Pleurogrammus is a genus of ray-finned fishes belonging to the family Hexagrammidae, the greenlings, known as Atka mackerels. These fishes are found in the northwestern Pacific Ocean.

==Taxonomy==
Pleurogrammus was first proposed as a genus in 1861 by the American biologist Theodore Gill with Labrax monopterygius, which had been described in 1810 by Peter Simon Pallas, as its type species.

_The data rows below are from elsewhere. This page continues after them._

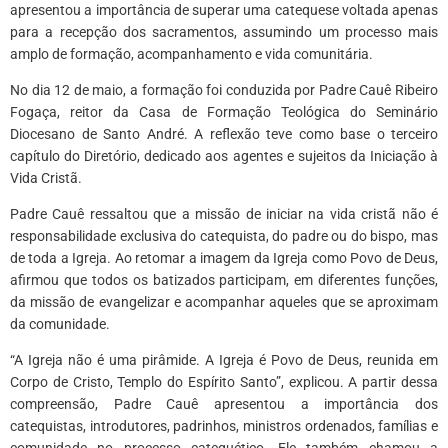
apresentou a importância de superar uma catequese voltada apenas
para a recepção dos sacramentos, assumindo um processo mais
amplo de formação, acompanhamento e vida comunitária.
No dia 12 de maio, a formação foi conduzida por Padre Cauê Ribeiro
Fogaça, reitor da Casa de Formação Teológica do Seminário
Diocesano de Santo André. A reflexão teve como base o terceiro
capítulo do Diretório, dedicado aos agentes e sujeitos da Iniciação à
Vida Cristã.
Padre Cauê ressaltou que a missão de iniciar na vida cristã não é
responsabilidade exclusiva do catequista, do padre ou do bispo, mas
de toda a Igreja. Ao retomar a imagem da Igreja como Povo de Deus,
afirmou que todos os batizados participam, em diferentes funções,
da missão de evangelizar e acompanhar aqueles que se aproximam
da comunidade.
“A Igreja não é uma pirâmide. A Igreja é Povo de Deus, reunida em
Corpo de Cristo, Templo do Espírito Santo”, explicou. A partir dessa
compreensão, Padre Cauê apresentou a importância dos
catequistas, introdutores, padrinhos, ministros ordenados, famílias e
comunidade no processo catequético. Ele também chamou a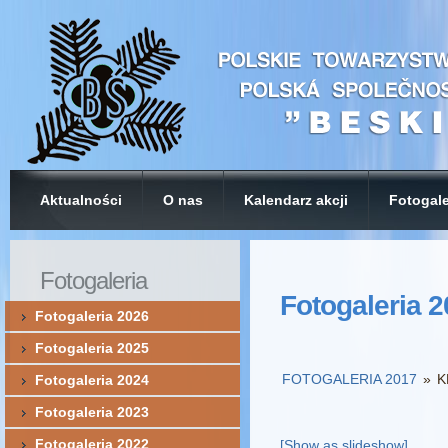
Aktualności
O nas
Kalendarz akcji
Fotogale
Fotogaleria
Fotogaleria 
Fotogaleria 2026
Fotogaleria 2025
FOTOGALERIA 2017
»
K
Fotogaleria 2024
Fotogaleria 2023
Fotogaleria 2022
[Show as slideshow]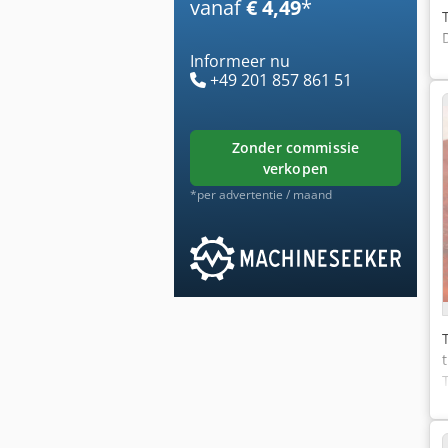
vanaf
€ 4,49
*
Informeer nu
+49 201 857 861 51
zonder commissie
verkopen
*per advertentie / maand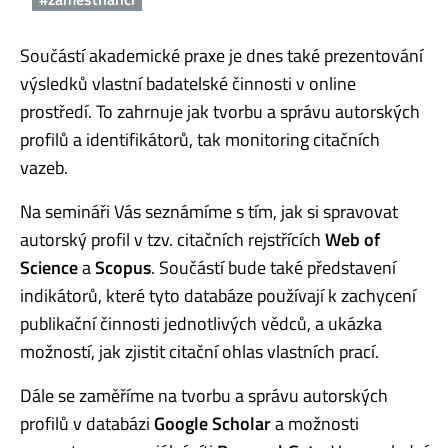
Součástí akademické praxe je dnes také prezentování
výsledků vlastní badatelské činnosti v online
prostředí. To zahrnuje jak tvorbu a správu autorských
profilů a identifikátorů, tak monitoring citačních
vazeb.
Na semináři Vás seznámíme s tím, jak si spravovat
autorský profil v tzv. citačních rejstřících
Web of
Science
a
Scopus
. Součástí bude také představení
indikátorů, které tyto databáze používají k zachycení
publikační činnosti jednotlivých vědců, a ukázka
možností, jak zjistit citační ohlas vlastních prací.
Dále se zaměříme na tvorbu a správu autorských
profilů v databázi
Google Scholar
a možnosti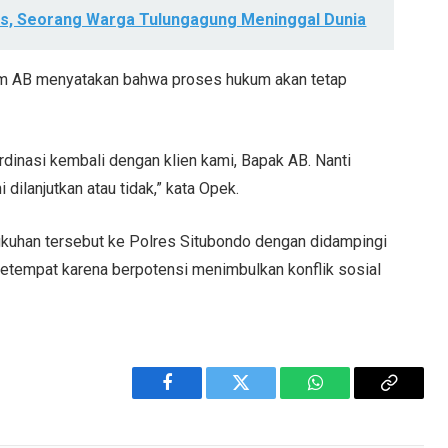
tas, Seorang Warga Tulungagung Meninggal Dunia
um AB menyatakan bahwa proses hukum akan tetap
rdinasi kembali dengan klien kami, Bapak AB. Nanti
dilanjutkan atau tidak,” kata Opek.
kuhan tersebut ke Polres Situbondo dengan didampingi
 setempat karena berpotensi menimbulkan konflik sosial
Facebook
Twitter
WhatsApp
Copy
Link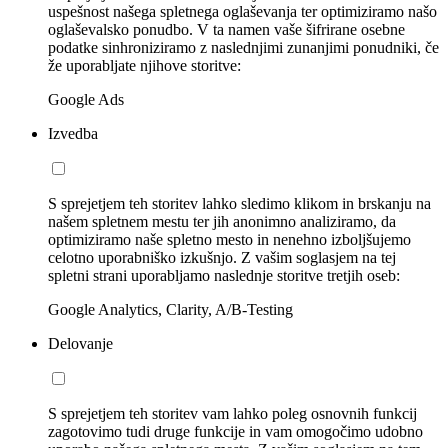
uspešnost našega spletnega oglaševanja ter optimiziramo našo
oglaševalsko ponudbo. V ta namen vaše šifrirane osebne
podatke sinhroniziramo z naslednjimi zunanjimi ponudniki, če
že uporabljate njihove storitve:
Google Ads
Izvedba
S sprejetjem teh storitev lahko sledimo klikom in brskanju na
našem spletnem mestu ter jih anonimno analiziramo, da
optimiziramo naše spletno mesto in nenehno izboljšujemo
celotno uporabniško izkušnjo. Z vašim soglasjem na tej
spletni strani uporabljamo naslednje storitve tretjih oseb:
Google Analytics, Clarity, A/B-Testing
Delovanje
S sprejetjem teh storitev vam lahko poleg osnovnih funkcij
zagotovimo tudi druge funkcije in vam omogočimo udobno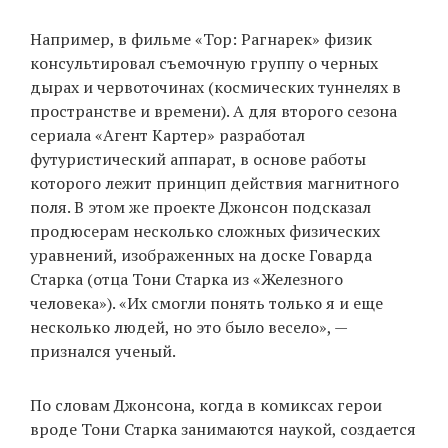
Например, в фильме «Тор: Рагнарек» физик
консультировал съемочную группу о черных
дырах и червоточинах (космических туннелях в
пространстве и времени). А для второго сезона
сериала «Агент Картер» разработал
футуристический аппарат, в основе работы
которого лежит принцип действия магнитного
поля. В этом же проекте Джонсон подсказал
продюсерам несколько сложных физических
уравнений, изображенных на доске Говарда
Старка (отца Тони Старка из «Железного
человека»). «Их смогли понять только я и еще
несколько людей, но это было весело», —
признался ученый.
По словам Джонсона, когда в комиксах герои
вроде Тони Старка занимаются наукой, создается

The genus was placed in the monogeneric subfamily Pleurogramminae within the family Hexagrammidae by E. P. Rutenberg in 1954.

==Etymology==
Pleurogrammus is a compound of pleuro, which means "side", and grammus, meaning "line", a reference to the five lateral line canals on each flank.

==Species==
The currently recognized species in this genus are:

| Image | Scientific name | Common name | Distribution |
|---|---|---|---|
|  | Pleurogrammus azonus D. S. Jordan & Metz, 1913 | Okhotsk atka mackerel | Sea of Okhotsk. |
|  | Pleurogrammus monopterygius (Pallas, 1810) | atka mackerel | Sea of Japan and the waters off Hokkaido, as well as the southern Kuril Islands, and from Stalemate and Bowers Bank in the Aleutian chain to Icy bay, Alaska |

==Characteristics==
Pleurogrammus species have no incision in the dorsal fin, or, if present, the incision is not deep. The caudal fin is forked and there are 5 lateral lines on each flankl. The upper surface of the skull is strongly ridged. There are between 21 and 24 spines and 24 and 30 soft rays in the dorsal fin while the anal fin typically has no spine and has between 23 and 32 soft rays. The head is partially covered in scales. These are relatively large species with the largest being P. azonus which has a maximum published total length is 62 cm, although P. monopterygius is only slightly smaller.

==Distribution and habitat==
Pleurogrammus are found in the northern Pacific Ocean around Japan and in the Sea of Okhotsk east to Alaska. These are mainly pelagic fishes.

==Fisheries==
Pleurogrammus are fished for and P. monopterygius is the target of a commercial fishery in Alaska which mainly uses bottom trawls.